### [Task]
Of all the lines below, output only those starting at the one with "coffee maker: present [338,329,381,384]" and ending at the one with "pouf: present [1529,913,1910,1161]", both ends included, exactly as written.

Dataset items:
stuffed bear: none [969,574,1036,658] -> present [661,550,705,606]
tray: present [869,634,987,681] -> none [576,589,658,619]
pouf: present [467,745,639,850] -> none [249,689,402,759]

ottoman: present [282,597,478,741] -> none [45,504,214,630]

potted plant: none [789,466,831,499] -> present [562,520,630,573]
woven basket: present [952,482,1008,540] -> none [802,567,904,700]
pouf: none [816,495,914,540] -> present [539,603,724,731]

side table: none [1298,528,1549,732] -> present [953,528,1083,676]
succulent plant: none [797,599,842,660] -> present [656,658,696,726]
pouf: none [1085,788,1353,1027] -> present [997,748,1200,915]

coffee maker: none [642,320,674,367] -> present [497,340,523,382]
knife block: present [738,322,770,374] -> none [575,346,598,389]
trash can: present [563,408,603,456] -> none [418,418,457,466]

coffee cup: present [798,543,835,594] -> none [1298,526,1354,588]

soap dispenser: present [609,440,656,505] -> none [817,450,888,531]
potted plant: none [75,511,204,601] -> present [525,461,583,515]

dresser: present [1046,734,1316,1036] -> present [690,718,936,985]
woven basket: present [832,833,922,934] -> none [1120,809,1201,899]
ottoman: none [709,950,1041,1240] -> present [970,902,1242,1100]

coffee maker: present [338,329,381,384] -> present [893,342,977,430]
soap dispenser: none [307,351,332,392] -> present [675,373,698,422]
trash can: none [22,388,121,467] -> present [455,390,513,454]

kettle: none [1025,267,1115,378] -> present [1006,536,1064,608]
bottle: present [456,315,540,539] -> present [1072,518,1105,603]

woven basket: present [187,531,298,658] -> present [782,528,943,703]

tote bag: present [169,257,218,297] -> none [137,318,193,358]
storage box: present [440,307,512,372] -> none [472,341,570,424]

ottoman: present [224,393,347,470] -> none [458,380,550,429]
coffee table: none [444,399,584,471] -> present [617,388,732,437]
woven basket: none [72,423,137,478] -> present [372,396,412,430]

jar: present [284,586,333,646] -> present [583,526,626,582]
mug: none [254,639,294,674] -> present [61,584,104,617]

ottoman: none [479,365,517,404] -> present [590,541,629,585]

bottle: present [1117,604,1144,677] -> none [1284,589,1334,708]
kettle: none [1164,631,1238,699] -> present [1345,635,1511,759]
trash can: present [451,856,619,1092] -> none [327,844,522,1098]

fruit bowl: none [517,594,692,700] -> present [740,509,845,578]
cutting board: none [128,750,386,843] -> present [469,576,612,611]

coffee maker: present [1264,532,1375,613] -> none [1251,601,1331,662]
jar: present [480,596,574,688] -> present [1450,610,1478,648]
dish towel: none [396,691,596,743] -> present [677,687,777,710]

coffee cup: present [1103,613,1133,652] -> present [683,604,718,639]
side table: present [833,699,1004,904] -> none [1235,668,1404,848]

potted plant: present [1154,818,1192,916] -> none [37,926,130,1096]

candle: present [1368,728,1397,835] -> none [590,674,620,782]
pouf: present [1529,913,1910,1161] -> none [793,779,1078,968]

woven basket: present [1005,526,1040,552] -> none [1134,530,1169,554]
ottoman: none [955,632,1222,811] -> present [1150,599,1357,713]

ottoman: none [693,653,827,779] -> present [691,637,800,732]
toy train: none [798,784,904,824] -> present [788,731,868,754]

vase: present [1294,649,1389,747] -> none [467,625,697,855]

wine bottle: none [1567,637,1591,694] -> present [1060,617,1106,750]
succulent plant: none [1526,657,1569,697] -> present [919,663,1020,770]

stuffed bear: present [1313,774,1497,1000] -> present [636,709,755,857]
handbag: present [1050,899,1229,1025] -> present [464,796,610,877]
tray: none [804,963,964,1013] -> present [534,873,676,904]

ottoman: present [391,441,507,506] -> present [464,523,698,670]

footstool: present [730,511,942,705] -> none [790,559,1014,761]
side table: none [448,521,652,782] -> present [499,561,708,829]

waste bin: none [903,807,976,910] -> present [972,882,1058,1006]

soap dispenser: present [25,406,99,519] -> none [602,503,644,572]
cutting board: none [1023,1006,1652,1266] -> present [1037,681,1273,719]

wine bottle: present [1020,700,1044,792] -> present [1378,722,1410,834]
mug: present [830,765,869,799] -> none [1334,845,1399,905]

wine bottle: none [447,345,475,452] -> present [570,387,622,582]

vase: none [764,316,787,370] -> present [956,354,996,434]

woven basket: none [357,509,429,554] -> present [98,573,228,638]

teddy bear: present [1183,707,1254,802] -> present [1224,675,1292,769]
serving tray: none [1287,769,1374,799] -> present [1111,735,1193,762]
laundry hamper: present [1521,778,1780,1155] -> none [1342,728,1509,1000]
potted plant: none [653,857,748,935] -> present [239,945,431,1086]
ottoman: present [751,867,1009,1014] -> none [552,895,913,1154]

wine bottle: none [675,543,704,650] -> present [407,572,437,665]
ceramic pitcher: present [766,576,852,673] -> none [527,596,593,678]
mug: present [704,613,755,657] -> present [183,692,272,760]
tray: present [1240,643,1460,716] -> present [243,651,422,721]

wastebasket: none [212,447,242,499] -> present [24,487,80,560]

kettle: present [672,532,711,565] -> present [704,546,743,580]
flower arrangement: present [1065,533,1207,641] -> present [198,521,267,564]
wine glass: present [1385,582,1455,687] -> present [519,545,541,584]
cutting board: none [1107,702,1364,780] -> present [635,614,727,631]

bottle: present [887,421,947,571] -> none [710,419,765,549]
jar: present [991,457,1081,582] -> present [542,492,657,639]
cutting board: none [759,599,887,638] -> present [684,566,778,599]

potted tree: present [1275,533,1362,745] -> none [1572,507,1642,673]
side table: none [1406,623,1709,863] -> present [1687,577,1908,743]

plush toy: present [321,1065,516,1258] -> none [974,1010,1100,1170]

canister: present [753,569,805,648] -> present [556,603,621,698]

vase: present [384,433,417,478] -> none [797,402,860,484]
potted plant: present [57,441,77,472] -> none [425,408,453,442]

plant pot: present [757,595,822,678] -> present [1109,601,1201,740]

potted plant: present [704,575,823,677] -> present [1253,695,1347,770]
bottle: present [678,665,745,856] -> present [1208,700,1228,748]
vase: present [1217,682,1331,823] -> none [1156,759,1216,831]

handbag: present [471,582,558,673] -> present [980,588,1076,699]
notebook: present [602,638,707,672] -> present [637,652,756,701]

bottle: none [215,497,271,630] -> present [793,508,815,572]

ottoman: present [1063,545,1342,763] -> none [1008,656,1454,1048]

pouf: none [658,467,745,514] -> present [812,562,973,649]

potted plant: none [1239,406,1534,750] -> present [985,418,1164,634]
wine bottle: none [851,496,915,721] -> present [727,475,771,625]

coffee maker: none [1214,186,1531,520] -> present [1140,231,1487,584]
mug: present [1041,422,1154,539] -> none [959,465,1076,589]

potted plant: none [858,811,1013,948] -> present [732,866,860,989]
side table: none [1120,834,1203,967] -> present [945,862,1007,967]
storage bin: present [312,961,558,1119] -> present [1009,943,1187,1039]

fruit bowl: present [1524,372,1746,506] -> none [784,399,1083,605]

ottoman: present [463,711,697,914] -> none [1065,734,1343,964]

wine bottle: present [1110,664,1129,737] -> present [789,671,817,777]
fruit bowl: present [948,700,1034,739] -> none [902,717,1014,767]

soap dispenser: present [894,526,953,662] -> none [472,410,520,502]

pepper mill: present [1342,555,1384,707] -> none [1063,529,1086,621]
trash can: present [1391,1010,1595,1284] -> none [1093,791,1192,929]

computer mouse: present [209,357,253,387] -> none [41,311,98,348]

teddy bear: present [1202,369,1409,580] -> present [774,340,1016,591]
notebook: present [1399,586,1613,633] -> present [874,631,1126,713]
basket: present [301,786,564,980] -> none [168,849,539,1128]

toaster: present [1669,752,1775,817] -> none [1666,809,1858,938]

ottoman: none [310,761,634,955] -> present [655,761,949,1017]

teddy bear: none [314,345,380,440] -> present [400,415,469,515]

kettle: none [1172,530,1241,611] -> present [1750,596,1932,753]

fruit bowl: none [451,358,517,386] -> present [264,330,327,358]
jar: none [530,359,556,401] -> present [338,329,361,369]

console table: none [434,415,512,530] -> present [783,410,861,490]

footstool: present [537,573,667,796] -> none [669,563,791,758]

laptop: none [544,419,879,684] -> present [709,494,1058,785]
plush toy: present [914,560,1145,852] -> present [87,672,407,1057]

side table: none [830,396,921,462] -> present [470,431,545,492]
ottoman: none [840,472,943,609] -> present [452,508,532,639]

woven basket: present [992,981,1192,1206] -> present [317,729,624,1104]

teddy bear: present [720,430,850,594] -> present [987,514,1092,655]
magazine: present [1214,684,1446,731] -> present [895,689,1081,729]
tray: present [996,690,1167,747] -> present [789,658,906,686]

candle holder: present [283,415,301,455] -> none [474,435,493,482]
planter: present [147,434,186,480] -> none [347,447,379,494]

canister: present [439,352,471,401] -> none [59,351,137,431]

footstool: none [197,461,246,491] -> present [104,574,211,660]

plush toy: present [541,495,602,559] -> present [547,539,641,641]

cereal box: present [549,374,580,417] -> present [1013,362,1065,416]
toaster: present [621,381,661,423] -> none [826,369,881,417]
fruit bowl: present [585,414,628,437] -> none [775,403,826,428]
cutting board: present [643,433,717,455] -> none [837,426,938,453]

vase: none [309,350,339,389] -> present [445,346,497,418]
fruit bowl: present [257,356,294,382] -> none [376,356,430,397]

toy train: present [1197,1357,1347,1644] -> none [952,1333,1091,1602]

### [Answer space]
coffee maker: present [338,329,381,384] -> present [893,342,977,430]
soap dispenser: none [307,351,332,392] -> present [675,373,698,422]
trash can: none [22,388,121,467] -> present [455,390,513,454]

kettle: none [1025,267,1115,378] -> present [1006,536,1064,608]
bottle: present [456,315,540,539] -> present [1072,518,1105,603]

woven basket: present [187,531,298,658] -> present [782,528,943,703]

tote bag: present [169,257,218,297] -> none [137,318,193,358]
storage box: present [440,307,512,372] -> none [472,341,570,424]

ottoman: present [224,393,347,470] -> none [458,380,550,429]
coffee table: none [444,399,584,471] -> present [617,388,732,437]
woven basket: none [72,423,137,478] -> present [372,396,412,430]

jar: present [284,586,333,646] -> present [583,526,626,582]
mug: none [254,639,294,674] -> present [61,584,104,617]

ottoman: none [479,365,517,404] -> present [590,541,629,585]

bottle: present [1117,604,1144,677] -> none [1284,589,1334,708]
kettle: none [1164,631,1238,699] -> present [1345,635,1511,759]
trash can: present [451,856,619,1092] -> none [327,844,522,1098]

fruit bowl: none [517,594,692,700] -> present [740,509,845,578]
cutting board: none [128,750,386,843] -> present [469,576,612,611]

coffee maker: present [1264,532,1375,613] -> none [1251,601,1331,662]
jar: present [480,596,574,688] -> present [1450,610,1478,648]
dish towel: none [396,691,596,743] -> present [677,687,777,710]

coffee cup: present [1103,613,1133,652] -> present [683,604,718,639]
side table: present [833,699,1004,904] -> none [1235,668,1404,848]

potted plant: present [1154,818,1192,916] -> none [37,926,130,1096]

candle: present [1368,728,1397,835] -> none [590,674,620,782]
pouf: present [1529,913,1910,1161] -> none [793,779,1078,968]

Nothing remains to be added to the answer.